The Irish poet Michael Longley died on Wednesday at the age of eighty-five. I’ve read him sparsely but
recall a devotion to the natural world and to World War I, in which his father
fought. Here is “Glossary” (The Candlelight Master, 2020):
“I meet my father in the
glossary
Who carried me on his
shoulders, a leg
Over each,
hockerty-cockerty, who
Would spend ages poking
the kitchen fire,
An old soldier remembering
the trenches
And telling me what he saw
in the embers,
Battlefields, bomb
craters, firelight visions:
A widden-dremer, yes,
that’s my father.”
Longley adds some notes: hockerty-cockerty is to be “seated with one’s legs astride another’s shoulders”; widden-dremer
is “one who sees visions in the firelight.” From the same volume is “Ors,”

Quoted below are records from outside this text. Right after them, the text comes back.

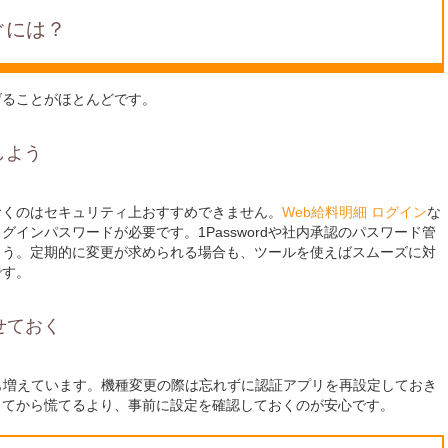
ぐには？
げることがほとんどです。
しよう
おくのはセキュリティ上おすすめできません。
Web給料明細 ログイン
な
インパスワードが必要です。1Passwordや社内承認のパスワード管
ょう。定期的に変更が求められる場合も、ツールを使えばスムーズに対
です。
せておく
も増えています。機種変更の際は忘れずに認証アプリを再設定しておき
ってから慌てるより、事前に設定を確認しておくのが安心です。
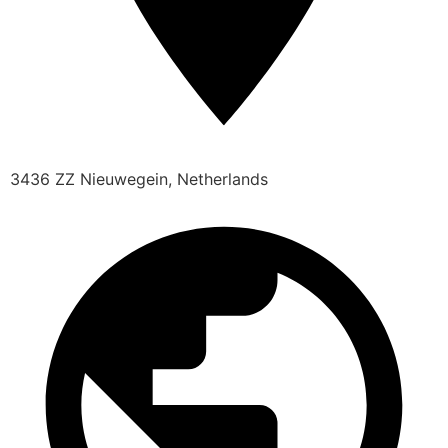
3436 ZZ Nieuwegein, Netherlands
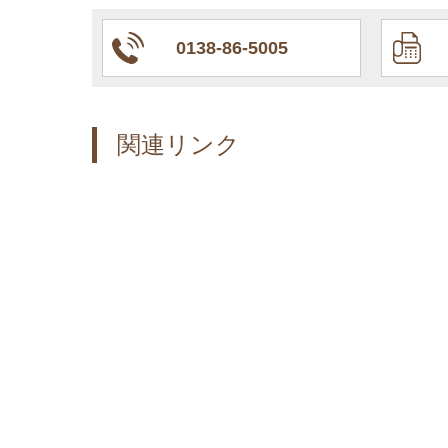
0138-86-5005
関連リンク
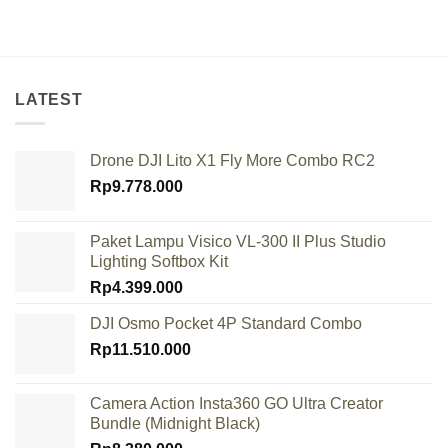
LATEST
Drone DJI Lito X1 Fly More Combo RC2
Rp
9.778.000
Paket Lampu Visico VL-300 II Plus Studio
Lighting Softbox Kit
Rp
4.399.000
DJI Osmo Pocket 4P Standard Combo
Rp
11.510.000
Camera Action Insta360 GO Ultra Creator
Bundle (Midnight Black)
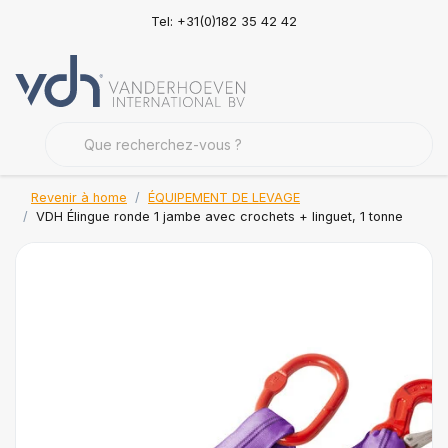
Tel: +31(0)182 35 42 42
Revenir à home
ÉQUIPEMENT DE LEVAGE
VDH Élingue ronde 1 jambe avec crochets + linguet, 1 tonne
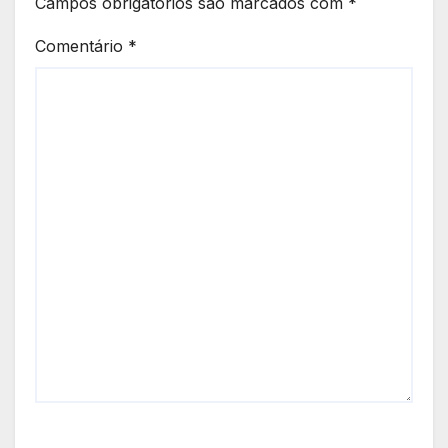
Campos obrigatórios são marcados com
*
Comentário
*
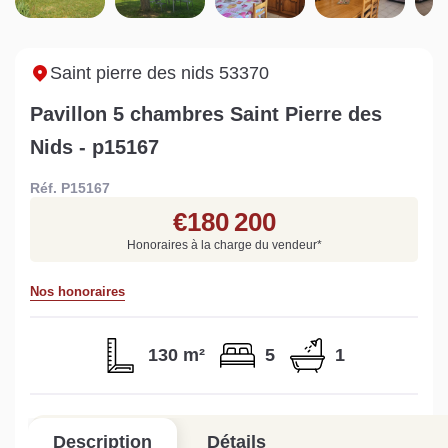
Sarthe pour booster sa
quelles sont les
m
vente
conséquences ?
P
Lire la suite
Lire la suite
L
Saint pierre des nids 53370
Pavillon 5 chambres Saint Pierre des
Nids - p15167
Réf. P15167
Gratuit
€180 200
Estimez votre bien en ligne.
Honoraires à la charge du vendeur
*
Rapide et gratuit, recevez votre estimation
en quelques clics.
Nos honoraires
Estimer mon bien maintenant
130 m²
5
1
Description
Détails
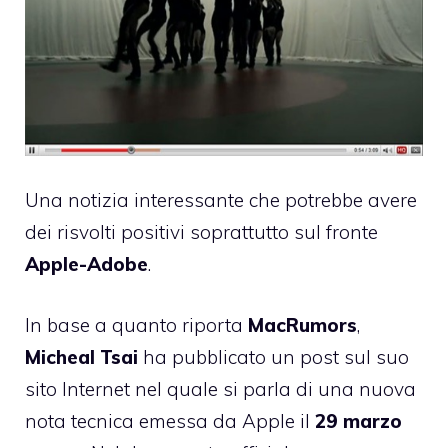
Una notizia interessante che potrebbe avere
dei risvolti positivi soprattutto sul fronte
Apple-Adobe
.
In base a quanto riporta
MacRumors
,
Micheal Tsai
ha pubblicato un
post sul suo
sito Internet
nel quale si parla di una nuova
nota tecnica
emessa da Apple il
29 marzo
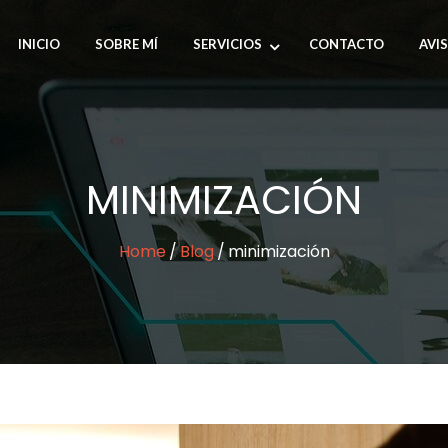
INICIO
SOBRE MÍ
SERVICIOS
CONTACTO
AVI
MINIMIZACIÓN
Home
Blog
minimización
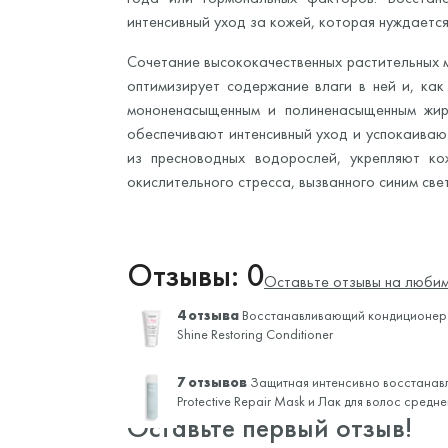
интенсивный уход за кожей, которая нуждается
Сочетание высококачественных растительных 
оптимизирует содержание влаги в ней и, ка
мононенасыщенным и полиненасыщенным жир
обеспечивают интенсивный уход и успокаиваю
из пресноводных водорослей, укрепляют к
окислительного стресса, вызванного синим св
Отзывы: 0
Оставьте отзывы на любим
4 отзыва
Восстанавливающий кондиционер 
Shine Restoring Conditioner
7 отзывов
Защитная интенсивно восстанав
Protective Repair Mask и
Лак для волос средн
Оставьте первый отзыв!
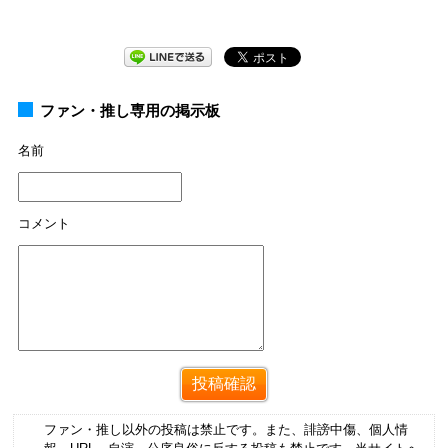
ファン・推し専用の掲示板
名前
コメント
ファン・推し以外の投稿は禁止です。また、誹謗中傷、個人情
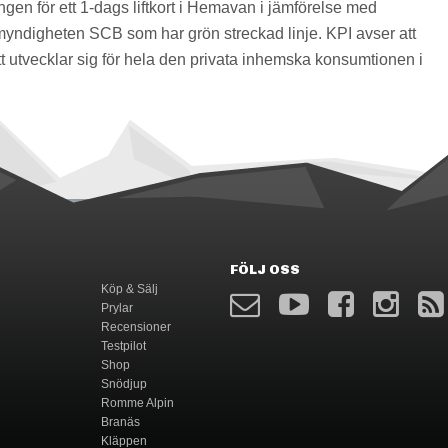
ingen för ett 1-dags liftkort i Hemavan i jämförelse med
myndigheten SCB som har grön streckad linje. KPI avser att
 utvecklar sig för hela den privata inhemska konsumtionen i
FÖLJ OSS
Köp & Sälj
Prylar
Recensioner
Testpilot
Shop
Snödjup
Romme Alpin
Branäs
Kläppen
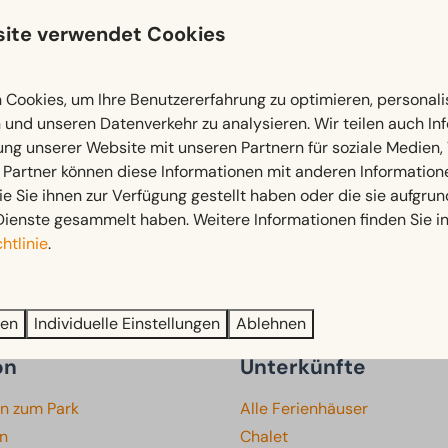
ite verwendet Cookies
Cookies, um Ihre Benutzererfahrung zu optimieren, personalis
n und unseren Datenverkehr zu analysieren. Wir teilen auch I
ung unserer Website mit unseren Partnern für soziale Medien
 Partner können diese Informationen mit anderen Information
ie Sie ihnen zur Verfügung gestellt haben oder die sie aufgrun
Dienste gesammelt haben. Weitere Informationen finden Sie i
htlinie
.
Sicher bezahlen
ren
Individuelle Einstellungen
Ablehnen
on
Unterkünfte
en zum Park
Alle Ferienhäuser
en
Chalet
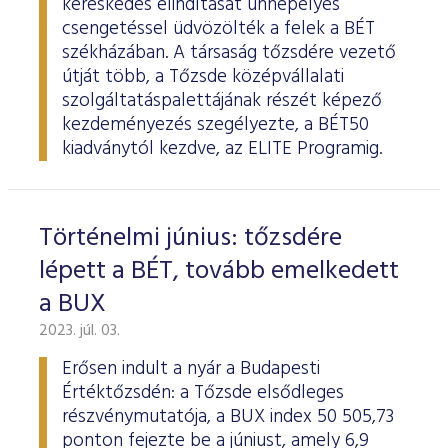
kereskedés elindítását ünnepélyes
csengetéssel üdvözölték a felek a BÉT
székházában. A társaság tőzsdére vezető
útját több, a Tőzsde középvállalati
szolgáltatáspalettájának részét képező
kezdeményezés szegélyezte, a BÉT50
kiadványtól kezdve, az ELITE Programig.
Történelmi június: tőzsdére
lépett a BÉT, tovább emelkedett
a BUX
2023. júl. 03.
Erősen indult a nyár a Budapesti
Értéktőzsdén: a Tőzsde elsődleges
részvénymutatója, a BUX index 50 505,73
ponton fejezte be a júniust, amely 6,9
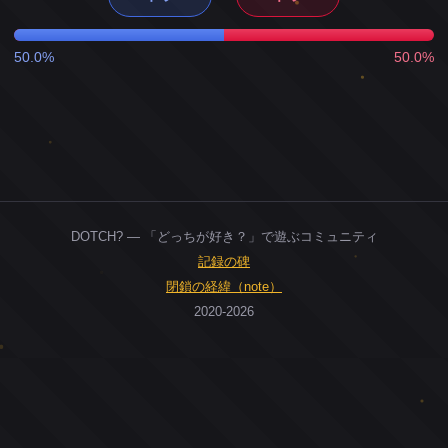
50.0%
50.0%
DOTCH? — 「どっちが好き？」で遊ぶコミュニティ
記録の碑
閉鎖の経緯（note）
2020-2026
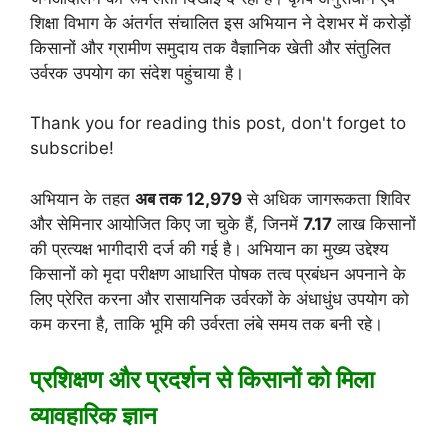
शिक्षा विभाग के अंतर्गत संचालित इस अभियान ने देशभर में करोड़ों
किसानों और ग्रामीण समुदाय तक वैज्ञानिक खेती और संतुलित
उर्वरक उपयोग का संदेश पहुंचाया है।
Thank you for reading this post, don't forget to
subscribe!
अभियान के तहत
अब तक 12,979
से अधिक जागरूकता शिविर
और सेमिनार आयोजित किए जा चुके हैं, जिनमें
7.17
लाख किसानों
की प्रत्यक्ष भागीदारी दर्ज की गई है। अभियान का मुख्य उद्देश्य
किसानों को मृदा परीक्षण आधारित पोषक तत्व प्रबंधन अपनाने के
लिए प्रेरित करना और रासायनिक उर्वरकों के अंधाधुंध उपयोग को
कम करना है, ताकि भूमि की उर्वरता लंबे समय तक बनी रहे।
प्रशिक्षण और प्रदर्शन से किसानों को मिला
व्यावहारिक ज्ञान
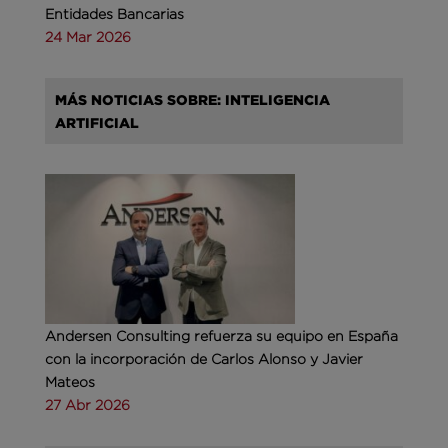
Entidades Bancarias
24 Mar 2026
MÁS NOTICIAS SOBRE: INTELIGENCIA
ARTIFICIAL
Andersen Consulting refuerza su equipo en España
con la incorporación de Carlos Alonso y Javier
Mateos
27 Abr 2026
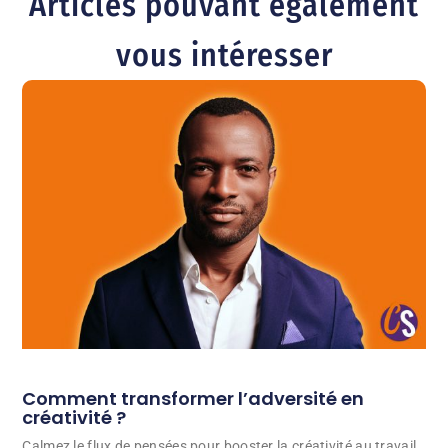
Articles pouvant également
vous intéresser
Comment transformer l’adversité en
créativité ?
Calmez le flux de pensées pour booster la créativité au travail.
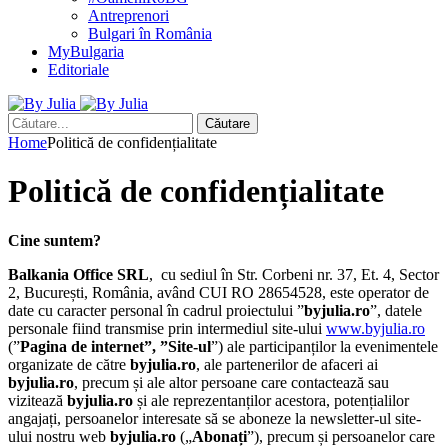
Antreprenori
Bulgari în România
MyBulgaria
Editoriale
Căutare
Home
Politică de confidențialitate
Politică de confidențialitate
Cine suntem?
Balkania Office SRL
, cu sediul în Str. Corbeni nr. 37, Et. 4, Sector
2, București, România, având CUI RO 28654528, este operator de
date cu caracter personal în cadrul proiectului ”
byjulia.ro
”, datele
personale fiind transmise prin intermediul site-ului
www.byjulia.ro
(”
Pagina de internet”, ”Site-ul
”) ale participanților la evenimentele
organizate de către
byjulia.ro
, ale partenerilor de afaceri ai
byjulia.ro
, precum și ale altor persoane care contactează sau
vizitează
byjulia.ro
și ale reprezentanților acestora, potențialilor
angajați, persoanelor interesate să se aboneze la newsletter-ul site-
ului nostru web
byjulia.ro
(„
Abonați
”), precum și persoanelor care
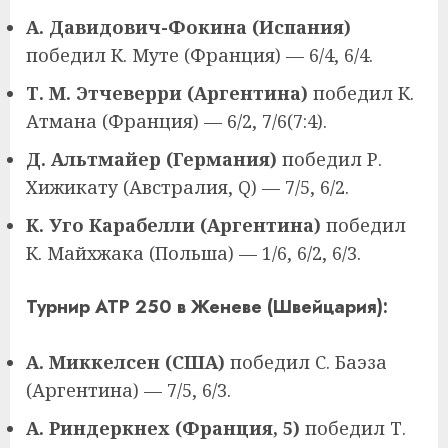
А. Давидович-Фокина (Испания)
победил К. Муте (Франция) — 6/4, 6/4.
Т. М. Этчеверри (Аргентина)
победил К.
Атмана (Франция) — 6/2, 7/6(7:4).
Д. Альтмайер (Германия)
победил Р.
Хижикату (Австралия, Q) — 7/5, 6/2.
К. Уго Карабелли (Аргентина)
победил
К. Майхжака (Польша) — 1/6, 6/2, 6/3.
Турнир ATP 250 в Женеве (Швейцария):
А. Миккелсен (США)
победил С. Баэза
(Аргентина) — 7/5, 6/3.
А. Риндеркнех (Франция, 5)
победил Т.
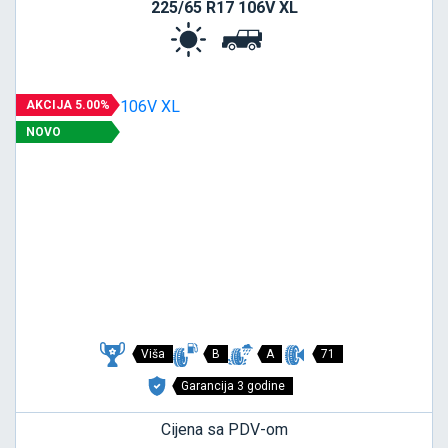
225/65 R17 106V XL
AKCIJA 5.00%
NOVO
Viša
B
A
71
Garancija 3 godine
Cijena sa PDV-om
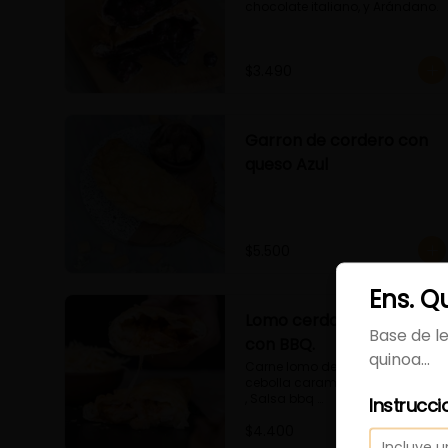
chocolate italiano, y Arándano.
$3.490
Garron de cordero con
queso Azul
$5.500
Ens. Q
Lomo cerdo Salteado
Base de le
con BBQ.
quinoa...
Carne lomo de Cerdo saltado, 
cebolla caramelizada 

, Salsa bbq 

Instrucci
y queso
$4.400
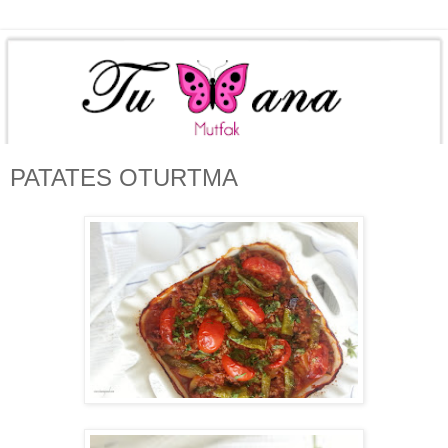
PATATES OTURTMA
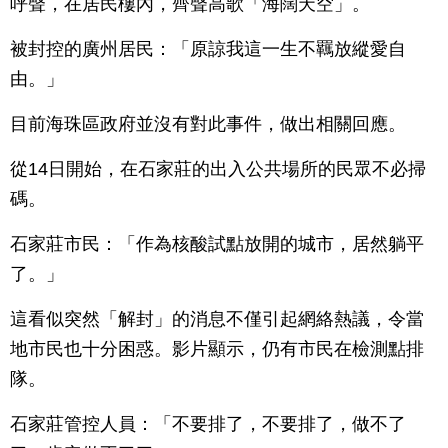
呼聲，在居民樓內，齊聲高歌「海闊天空」。
被封控的廣州居民：「原諒我這一生不羈放縱愛自
由。」
目前海珠區政府並沒有對此事件，做出相關回應。
從14日開始，在石家莊的出入公共場所的民眾不必掃
碼。
石家莊市民：「作為核酸試點放開的城市，居然躺平
了。」
這看似突然「解封」的消息不僅引起網絡熱議，令當
地市民也十分困惑。影片顯示，仍有市民在檢測點排
隊。
石家莊管控人員：「不要排了，不要排了，做不了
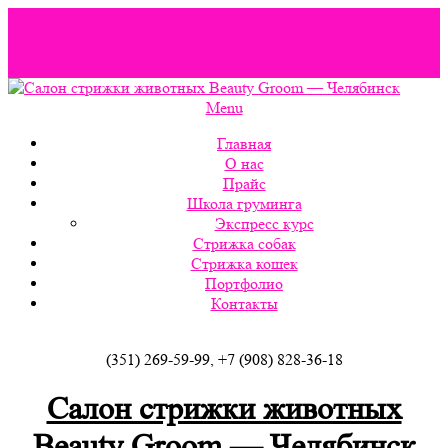
Вордпресс шаблоны можно скачать здесь:
http://wordpress-
zone.ru/wordpress-themes-and-templates
Menu
Главная
О нас
Прайс
Школа груминга
Экспресс курс
Стрижка собак
Стрижка кошек
Портфолио
Контакты
(351) 269-59-99, +7 (908) 828-36-18
Салон стрижки животных
Beauty Groom — Челябинск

named for the French cemetery in which Wilfred Owen is buried. The English poet
was killed a week before the Armistice while crossing the Sambre-Oise Canal:
I
“I am standing on the
canal bank at Ors
Willing Wilfred Owen to
make it across
To the other side where
his parents wait.
He and his men are
constructing pontoons.
The German sniper doesn’t
know his poetry.
II
“My daughter Rebecca lives
in twenty-four
Saint Bernard’s Crescent
opposite the home
Wilfred visited for
“perfect little dinners”
And “extraordinary
fellowship in all the arts.”
I can hear him on his way
to Steinthals.
III
“Last year I read my own
poems at Craiglockhart
And eavesdropped on
Robert, Siegfried, Wilfred
Whispering about poetry
down the corridors.
If Wilfred can concentrate
a little longer,
He might just make it to
the other bank.”
This is “Poetry” (The
Weather in Japan, 2000):
“When he was billeted in a
ruined house in Arras
And found a hole in the
wall beside his bed
And, rummaging inside, his
hand rested on Keats
By Edward Thomas, did
Edmund Blunden unearth
A volume which ‘the tall,
Shelley-like figure’
Gathering up for the last
time his latherbrush,
Razor, towel, comb,
cardigan, cap comforter,
Water bottle, socks, gas
mask, great coat, rifle
And bayonet, hurrying out
of the same building
To join his men and march
into battle, left
Behind him like a gift,
the author's own copy?
When Thomas Hardy died his
widow gave Blunden
As a memento of many
visits to Max Gate
His treasured copy of
Edward Thomas’s Poems.”
Longley’s wife Edna has edited two editions of Edward Thomas’ poems and one of his
prose. Here is “Edward
Thomas’s Poem” from Longley’s Snow Water (2004):
I
“I couldn’t make out the
miniscule handwriting
In the notebook the size
of his palm and crinkled
Like an origami quim by
shell-blast that stopped
His pocket watch at death.
I couldn’t read the poem.”
II
“From where he lay he
could hear the skylark’s
Skyward exultation, a
chaffinch to his left
Fidgeting among the fallen
branches,
Then all the birds of the
Western Front.”
III
“The nature poet turned
into a war poet as if
He could cure death with the rub of a dock leaf.”